Überhaupt spart Grässlin in seinem Buch nicht mit Namen. Sein Ziel sei immer gewesen, den Opfern eine Stimme zu geben und den Tätern Name und Gesicht. Insbesondere letztere bekommen ausreichend Platz. Jeweils zehn Politiker und Manager großer Konzerne hat Grässlin porträtiert und eine „Top Ten der Täter“ in Politik und Wirtschaft veröffentlicht. „Ich warte auf Klagen. Mal sehen, ob sich jemand traut. Im Zweifel sehen wir uns eben in Karlsruhe.“
Die Top Ten der Täter in der PolitikPlatz 10: Volker Kauder – Abwickler von Exportanfragen
Platz 9: Ludwig-Holger Pfahls – vom Staatssekretär zum Steuerhinterzieher
Platz 8: Gerhard Stoltenberg – illegale Panzerlieferungen in das Bürgerkriegsland Türkei
Platz 7: Franz Josef Strauß – Wegbereiter des deutschen Waffenhandels
Platz 6: Joschka Fischer – vom Steinewerfer zum Genehmiger von Waffenexporten
Platz 5: Guido Westerwelle – Türöffner für die deutsche Rüstungswirtschaft
Platz 4: Frank-Walter Steinmeier – Rekordhalter bei Kleinwaffenexporten
Platz 3: Gerhard Schröder – Kanzler der Rüstungskonzerne
Platz 2: Helmut Kohl – Unfrieden schaffen mit immer mehr Exportwaffen
Platz 1: Angela Merkel: Marketenderin der TodeswaffenDie Top Ten der Täter in der Rüstungsindustrie
Platz 10: Egon Behle (MTU Aeroengines) – aktiver Unterstützer für Exportkampagnen
Platz 9: Dieter Zetsche (Mercedes Benz) – Mister Mercedes & Military
Platz 8: Friedrich Lürßen (ThyssenKrupp) – Marineschiffe für Massenmörder
Platz 7: Bodo Uebber – der Daimler-EADS-Verbindungsmann
Platz 6: Thomas Enders (EADS) – Nullnummer statt Nummer 1
Platz 5: Olaf Berlien (ThyssenKrupp) – U-Boote für die israelische Kriegsmarine
Platz 4: Klaus Eberhardt (Rheinmetall) – Europas Frontmann forcierten Waffenhandels
Platz 3: Frank Haun (Kraus-Maffei Wegmann) – Kinderhilfe mit Kampfpanzern
Platz 2: Claus Günther (Diehl) – zahllose Opfer durch Zünder, Raketen und Lenkflugkörper
Platz 1: Andreas Heeschen (Heckler & Koch) – Manager der Mortalität
Aus: Jürgen Grässlin. Schwarzbuch Waffenhandel. Wie Deurtschland am Krieg verdient. München 2013.
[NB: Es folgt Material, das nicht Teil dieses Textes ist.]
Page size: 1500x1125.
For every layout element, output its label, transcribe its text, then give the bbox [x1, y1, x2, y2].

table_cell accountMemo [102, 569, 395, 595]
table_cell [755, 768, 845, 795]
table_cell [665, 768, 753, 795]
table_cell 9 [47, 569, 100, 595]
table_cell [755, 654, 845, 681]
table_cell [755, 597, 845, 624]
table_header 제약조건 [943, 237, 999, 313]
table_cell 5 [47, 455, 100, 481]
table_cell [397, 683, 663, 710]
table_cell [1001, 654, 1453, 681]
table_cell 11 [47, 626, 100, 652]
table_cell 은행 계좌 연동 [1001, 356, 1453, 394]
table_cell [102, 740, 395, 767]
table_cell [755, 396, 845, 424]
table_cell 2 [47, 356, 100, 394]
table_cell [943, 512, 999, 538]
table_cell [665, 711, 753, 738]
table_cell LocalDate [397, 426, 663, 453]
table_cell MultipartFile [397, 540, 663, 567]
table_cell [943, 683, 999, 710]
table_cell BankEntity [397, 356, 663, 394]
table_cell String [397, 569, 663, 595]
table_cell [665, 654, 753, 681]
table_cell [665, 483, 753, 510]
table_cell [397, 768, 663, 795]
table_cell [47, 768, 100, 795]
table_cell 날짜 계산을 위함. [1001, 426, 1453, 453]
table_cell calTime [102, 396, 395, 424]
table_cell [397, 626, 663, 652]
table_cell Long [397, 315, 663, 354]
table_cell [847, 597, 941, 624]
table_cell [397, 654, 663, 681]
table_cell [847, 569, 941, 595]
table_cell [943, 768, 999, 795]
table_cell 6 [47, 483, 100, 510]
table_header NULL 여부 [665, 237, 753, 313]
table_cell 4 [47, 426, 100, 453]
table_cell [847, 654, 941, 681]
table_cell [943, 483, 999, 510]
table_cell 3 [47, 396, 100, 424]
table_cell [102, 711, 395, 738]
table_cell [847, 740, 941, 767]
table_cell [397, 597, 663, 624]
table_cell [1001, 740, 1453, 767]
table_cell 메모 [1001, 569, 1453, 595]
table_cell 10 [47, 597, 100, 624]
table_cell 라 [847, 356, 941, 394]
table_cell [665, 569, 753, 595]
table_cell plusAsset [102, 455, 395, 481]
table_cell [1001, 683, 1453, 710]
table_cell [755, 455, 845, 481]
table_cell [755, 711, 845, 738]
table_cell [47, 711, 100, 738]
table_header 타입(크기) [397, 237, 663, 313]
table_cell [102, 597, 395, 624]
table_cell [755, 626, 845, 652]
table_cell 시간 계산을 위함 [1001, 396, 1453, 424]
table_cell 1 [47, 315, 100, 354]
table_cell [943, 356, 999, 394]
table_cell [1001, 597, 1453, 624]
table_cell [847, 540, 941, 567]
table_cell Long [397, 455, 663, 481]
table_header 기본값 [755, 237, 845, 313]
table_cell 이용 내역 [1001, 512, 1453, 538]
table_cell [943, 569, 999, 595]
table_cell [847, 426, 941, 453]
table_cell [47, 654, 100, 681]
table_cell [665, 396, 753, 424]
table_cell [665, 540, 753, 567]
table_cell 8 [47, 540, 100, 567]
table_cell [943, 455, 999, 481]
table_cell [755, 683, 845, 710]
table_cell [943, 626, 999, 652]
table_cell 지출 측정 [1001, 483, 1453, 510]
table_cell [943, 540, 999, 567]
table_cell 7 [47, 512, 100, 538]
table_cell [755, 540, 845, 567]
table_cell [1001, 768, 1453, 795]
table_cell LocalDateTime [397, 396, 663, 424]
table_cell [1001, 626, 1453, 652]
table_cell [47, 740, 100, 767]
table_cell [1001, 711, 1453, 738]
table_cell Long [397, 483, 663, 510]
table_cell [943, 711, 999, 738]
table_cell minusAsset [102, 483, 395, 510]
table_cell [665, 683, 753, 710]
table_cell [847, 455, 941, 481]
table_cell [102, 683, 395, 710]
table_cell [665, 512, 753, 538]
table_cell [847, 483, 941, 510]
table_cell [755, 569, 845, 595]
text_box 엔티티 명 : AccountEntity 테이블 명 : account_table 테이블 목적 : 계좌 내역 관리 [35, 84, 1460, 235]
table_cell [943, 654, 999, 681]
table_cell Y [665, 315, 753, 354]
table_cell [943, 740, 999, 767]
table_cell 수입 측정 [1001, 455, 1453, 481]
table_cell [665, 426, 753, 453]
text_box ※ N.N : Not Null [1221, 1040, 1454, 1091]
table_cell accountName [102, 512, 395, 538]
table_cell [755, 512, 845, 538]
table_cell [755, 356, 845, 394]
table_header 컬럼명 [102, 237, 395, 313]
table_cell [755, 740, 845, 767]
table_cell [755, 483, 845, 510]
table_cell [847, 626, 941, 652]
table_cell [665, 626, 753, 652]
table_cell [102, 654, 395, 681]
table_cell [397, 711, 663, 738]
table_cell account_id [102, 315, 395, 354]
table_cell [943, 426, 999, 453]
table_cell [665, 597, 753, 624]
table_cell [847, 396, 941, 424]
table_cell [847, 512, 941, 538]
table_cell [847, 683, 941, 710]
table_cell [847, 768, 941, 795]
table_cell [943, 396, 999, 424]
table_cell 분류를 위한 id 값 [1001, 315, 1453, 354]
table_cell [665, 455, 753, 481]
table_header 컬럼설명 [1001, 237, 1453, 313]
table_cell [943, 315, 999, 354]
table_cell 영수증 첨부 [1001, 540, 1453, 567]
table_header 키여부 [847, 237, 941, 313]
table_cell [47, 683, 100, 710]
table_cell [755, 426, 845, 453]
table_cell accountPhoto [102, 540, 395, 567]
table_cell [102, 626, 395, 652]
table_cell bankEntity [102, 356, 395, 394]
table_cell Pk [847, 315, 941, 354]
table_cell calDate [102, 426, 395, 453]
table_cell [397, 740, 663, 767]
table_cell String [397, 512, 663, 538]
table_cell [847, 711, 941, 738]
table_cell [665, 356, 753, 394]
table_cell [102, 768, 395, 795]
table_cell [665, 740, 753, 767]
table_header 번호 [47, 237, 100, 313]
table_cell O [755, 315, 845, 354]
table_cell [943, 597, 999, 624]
Heckler & Koch: Illegale Waffenlieferungen nach Mexiko
Vorerst klagt Grässlin selbst. Gegen Heckler & Koch hat er wegen Waffenlieferungen nach Mexiko Strafanzeige erstattet. „Es sind definitiv illegal Gewehre in Provinzen geliefert worden, wo dies ausdrücklich untersagt war“, sagt er. Grässlins Recherchen dazu machen einen Großteil des Buches aus. Am Dienstag präsentiert er Fotos von Schießübungen, die Heckler & Koch-Mitarbeiter in Mexiko durchgeführt haben. Die Staatsanwaltschaft Stuttgart ermittelt seit mittlerweile drei Jahren. „Sollte das Verfahren eingestellt werden, erstatte ich Anzeige wegen Strafvereitelung im Amt“, kündigt Grässlin an. Denn, das zeige seine Erfahrung, „der Kampf gegen den Waffenhandel ist immer auch ein Kampf gegen die deutsche Justiz“.
Bei alledem wirkt Grässlin nicht die Spur frustriert. Er will nichts weniger als die Welt verändern. Der „Aktion Aufschrei“, die er mitbegründet hat, und die einen Stopp deutscher Waffenexporte fordert, gehören mittlerweile über 150 Organisationen an.